■ What is expected ■
Search the listing for the word "available". Copy every line where it is found.

■ Supplied entries ■
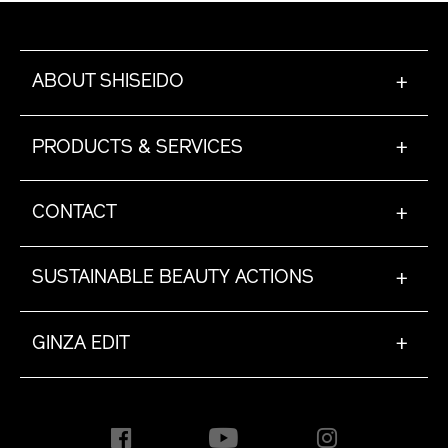
ABOUT SHISEIDO
+
PRODUCTS & SERVICES
+
CONTACT
+
SUSTAINABLE BEAUTY ACTIONS
+
GINZA EDIT
+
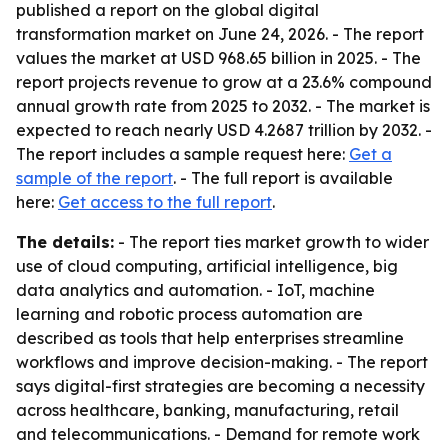
published a report on the global digital
transformation market on June 24, 2026. - The report
values the market at USD 968.65 billion in 2025. - The
report projects revenue to grow at a 23.6% compound
annual growth rate from 2025 to 2032. - The market is
expected to reach nearly USD 4.2687 trillion by 2032. -
The report includes a sample request here:
Get a
sample of the report
. - The full report is available
here:
Get access to the full report
.
The details:
- The report ties market growth to wider
use of cloud computing, artificial intelligence, big
data analytics and automation. - IoT, machine
learning and robotic process automation are
described as tools that help enterprises streamline
workflows and improve decision-making. - The report
says digital-first strategies are becoming a necessity
across healthcare, banking, manufacturing, retail
and telecommunications. - Demand for remote work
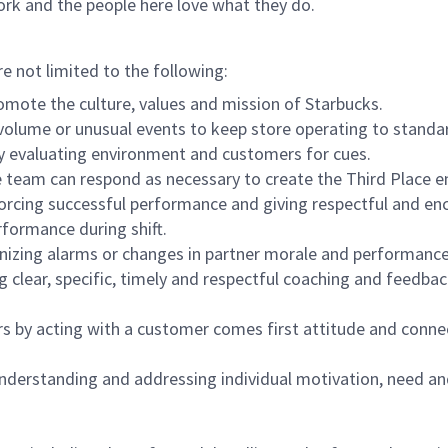
ork and the people here love what they do.
re not limited to the following:
omote the culture, values and mission of Starbucks.
olume or unusual events to keep store operating to standard
y evaluating environment and customers for cues.
eam can respond as necessary to create the Third Place en
inforcing successful performance and giving respectful and e
formance during shift.
gnizing alarms or changes in partner morale and performan
 clear, specific, timely and respectful coaching and feedbac
rs by acting with a customer comes first attitude and conne
 understanding and addressing individual motivation, need an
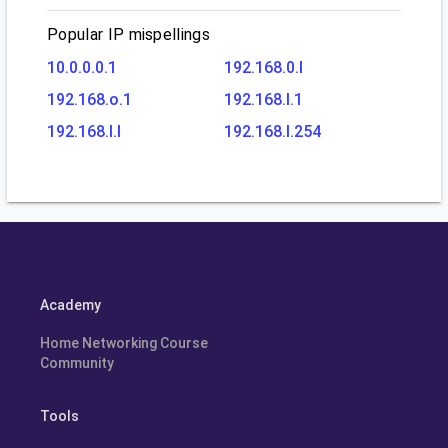
Popular IP mispellings
10.0.0.0.1
192.168.0.l
192.168.o.1
192.168.l.1
192.168.l.l
192.168.l.254
Academy
Home Networking Course
Community
Tools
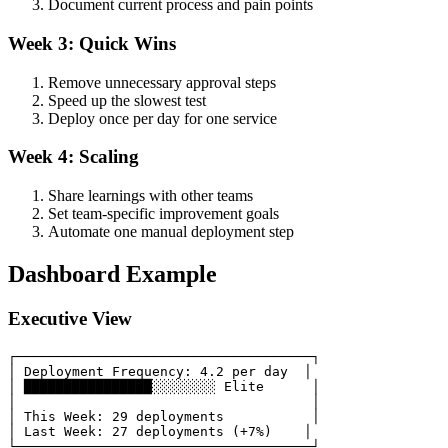
Document current process and pain points
Week 3: Quick Wins
Remove unnecessary approval steps
Speed up the slowest test
Deploy once per day for one service
Week 4: Scaling
Share learnings with other teams
Set team-specific improvement goals
Automate one manual deployment step
Dashboard Example
Executive View
┌─────────────────────────────────────┐

│ Deployment Frequency: 4.2 per day  │

│ ████████████████░░░░░░░░ Elite      │

│                                     │

│ This Week: 29 deployments           │

│ Last Week: 27 deployments (+7%)    │
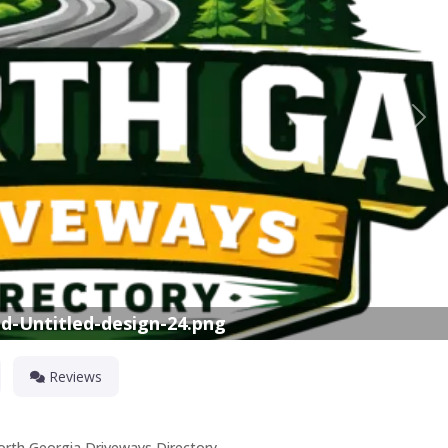
Nex
d-Untitled-design-24.png
Reviews
North Georgia Driveways Directory.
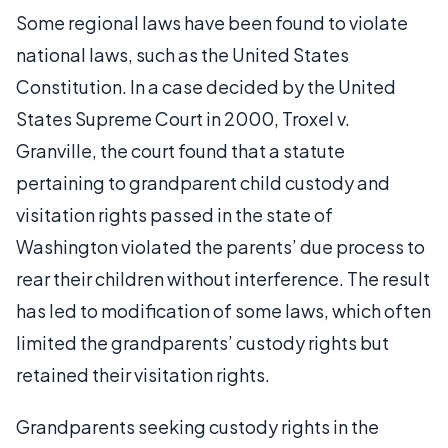
Some regional laws have been found to violate
national laws, such as the United States
Constitution. In a case decided by the United
States Supreme Court in 2000, Troxel v.
Granville, the court found that a statute
pertaining to grandparent child custody and
visitation rights passed in the state of
Washington violated the parents’ due process to
rear their children without interference. The result
has led to modification of some laws, which often
limited the grandparents’ custody rights but
retained their visitation rights.
Grandparents seeking custody rights in the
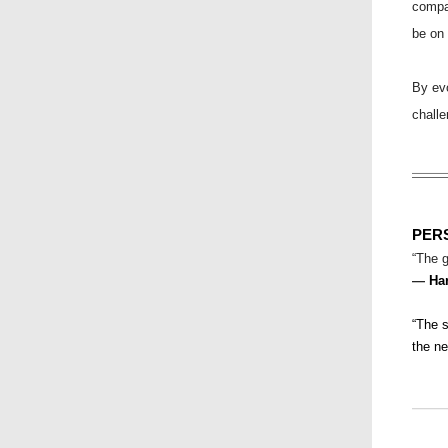
compa
be on 
By evo
challe
PER
“The g
—
Ha
“The s
the n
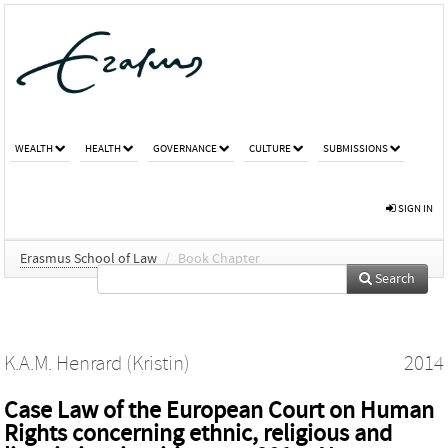
WEALTH
HEALTH
GOVERNANCE
CULTURE
SUBMISSIONS
SIGN IN
Erasmus School of Law
/
Book Chapter
Search
K.A.M. Henrard (Kristin)
2014
Case Law of the European Court on Human
Rights concerning ethnic, religious and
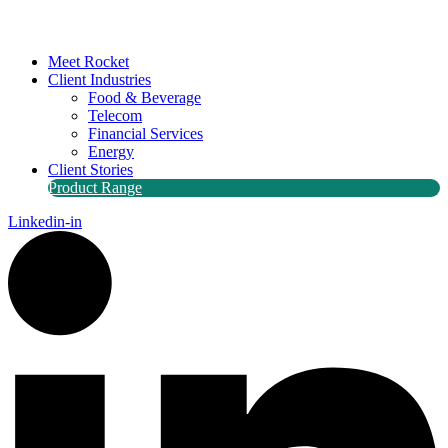
Meet Rocket
Client Industries
Food & Beverage
Telecom
Financial Services
Energy
Client Stories
Product Range
Linkedin-in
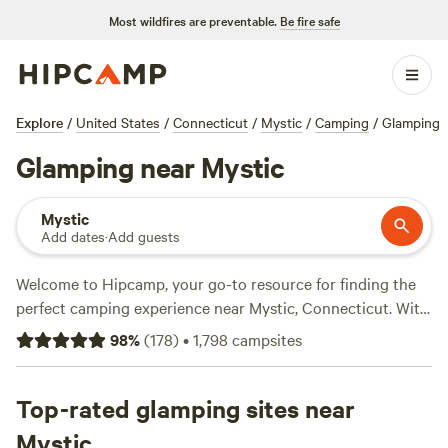
Most wildfires are preventable.
Be fire safe
Explore
/
United States
/
Connecticut
/
Mystic
/
Camping
/
Glamping
Glamping near Mystic
Mystic
Add dates
·
Add guests
Welcome to Hipcamp, your go-to resource for finding the
perfect camping experience near Mystic, Connecticut. With
over 156 options for glamping in this area, we've got you
98
%
(
178
)
•
1,798
campsites
covered. Looking for a unique and comfortable stay? Check
out
Salamander Hollow Healing Habitat
(194 reviews),
Mystic Valley Farm
Top-rated glamping sites near
(121 reviews), or
Moon In The Pond
Farm
(100 reviews) for top-rated glamping sites. Average
Mystic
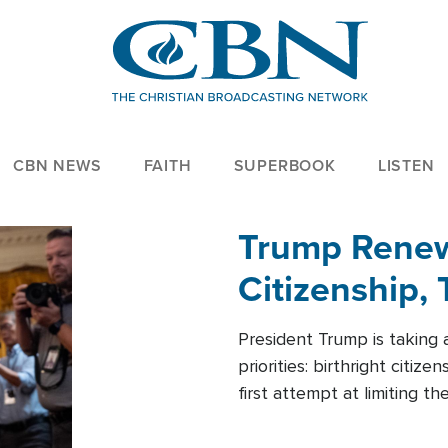
CBN NEWS
FAITH
SUPERBOOK
LISTEN
Trump Renews
Citizenship, 
President Trump is taking 
priorities: birthright citi
first attempt at limiting 
House is targeting narrowe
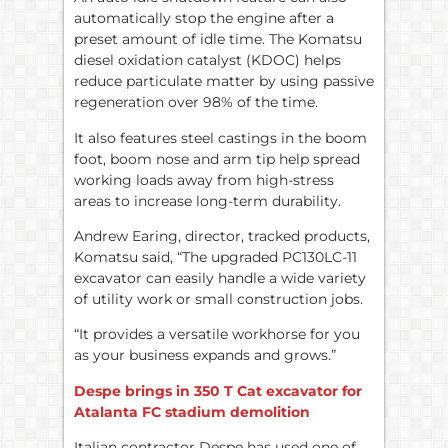
automatically stop the engine after a
preset amount of idle time. The Komatsu
diesel oxidation catalyst (KDOC) helps
reduce particulate matter by using passive
regeneration over 98% of the time.
It also features steel castings in the boom
foot, boom nose and arm tip help spread
working loads away from high-stress
areas to increase long-term durability.
Andrew Earing, director, tracked products,
Komatsu said, “The upgraded PC130LC-11
excavator can easily handle a wide variety
of utility work or small construction jobs.
“It provides a versatile workhorse for you
as your business expands and grows.”
Despe brings in 350 T Cat excavator for
Atalanta FC stadium demolition
Italian contractor Despe has used one of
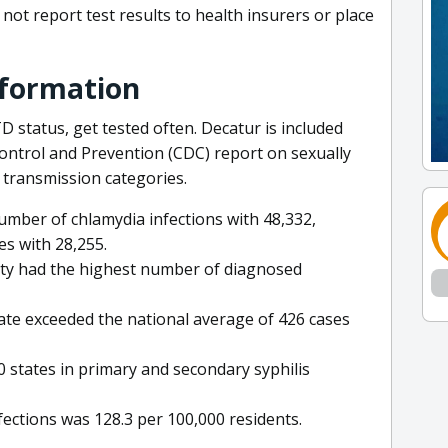
not report test results to health insurers or place
nformation
D status, get tested often. Decatur is included
Control and Prevention (CDC) report on sexually
 transmission categories.
umber of chlamydia infections with 48,332,
es with 28,255.
nty had the highest number of diagnosed
rate exceeded the national average of 426 cases
0 states in primary and secondary syphilis
fections was 128.3 per 100,000 residents.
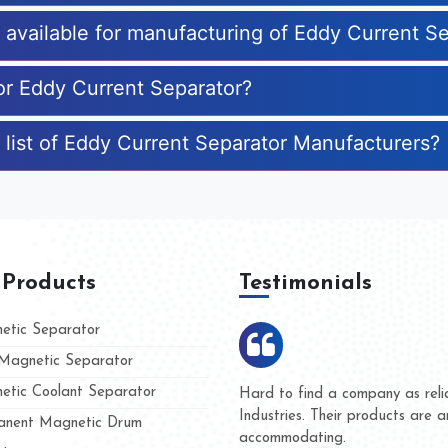
s available for manufacturing of Eddy Current S
for Eddy Current Separator?
 list of Eddy Current Separator Manufacturers?
 Products
Testimonials
tic Separator
agnetic Separator
tic Coolant Separator
ar Magnet
We are doing business with the
eople
and they have never given us a
nent Magnetic Drum
whether for product quality or f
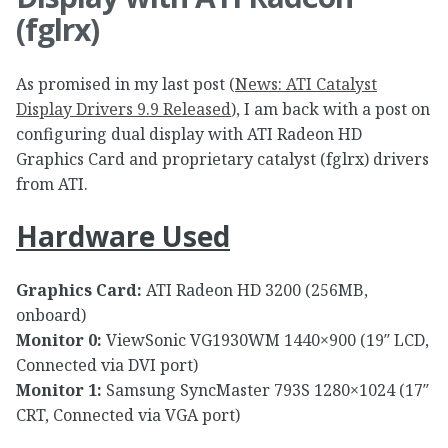
(fglrx)
As promised in my last post (
News: ATI Catalyst
Display Drivers 9.9 Released
), I am back with a post on
configuring dual display with ATI Radeon HD
Graphics Card and proprietary catalyst (fglrx) drivers
from ATI.
Hardware Used
Graphics Card:
ATI Radeon HD 3200 (256MB,
onboard)
Monitor 0:
ViewSonic VG1930WM 1440×900 (19″ LCD,
Connected via DVI port)
Monitor 1:
Samsung SyncMaster 793S 1280×1024 (17″
CRT, Connected via VGA port)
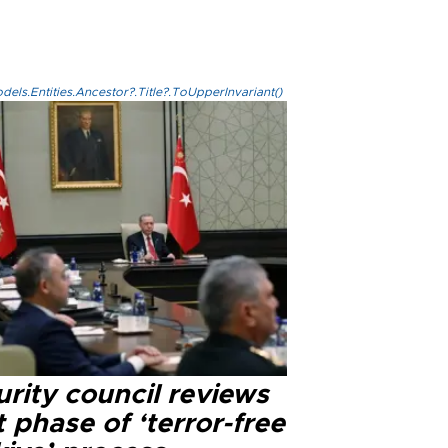
els.Entities.Ancestor?.Title?.ToUpperInvariant()
rity council reviews
 phase of ‘terror-free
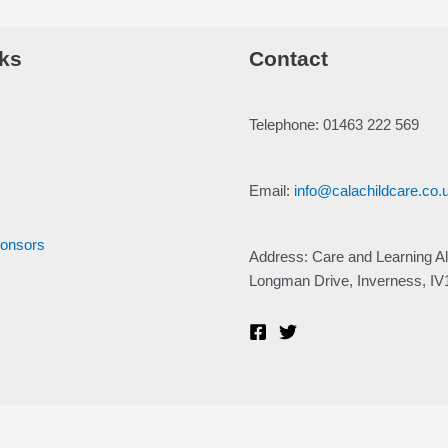
ks
Contact
Telephone: 01463 222 569
Email:
info@calachildcare.co.
ponsors
Address: Care and Learning Al
Longman Drive, Inverness, I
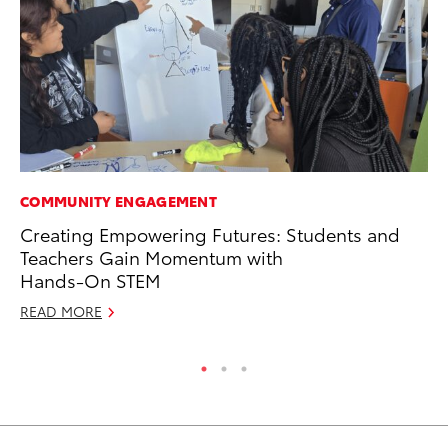
COMMUNITY ENGAGEMENT
PR
Creating Empowering Futures: Students and
20
Teachers Gain Momentum with
Im
Hands-On STEM
Se
READ MORE
RE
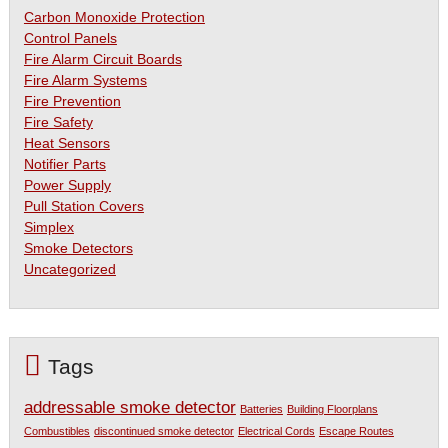
Carbon Monoxide Protection
Control Panels
Fire Alarm Circuit Boards
Fire Alarm Systems
Fire Prevention
Fire Safety
Heat Sensors
Notifier Parts
Power Supply
Pull Station Covers
Simplex
Smoke Detectors
Uncategorized
Tags
addressable smoke detector
Batteries
Building Floorplans
Combustibles
discontinued smoke detector
Electrical Cords
Escape Routes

■ Task answer ■
. - The full report is available
s available for manufacturing of Eddy Current S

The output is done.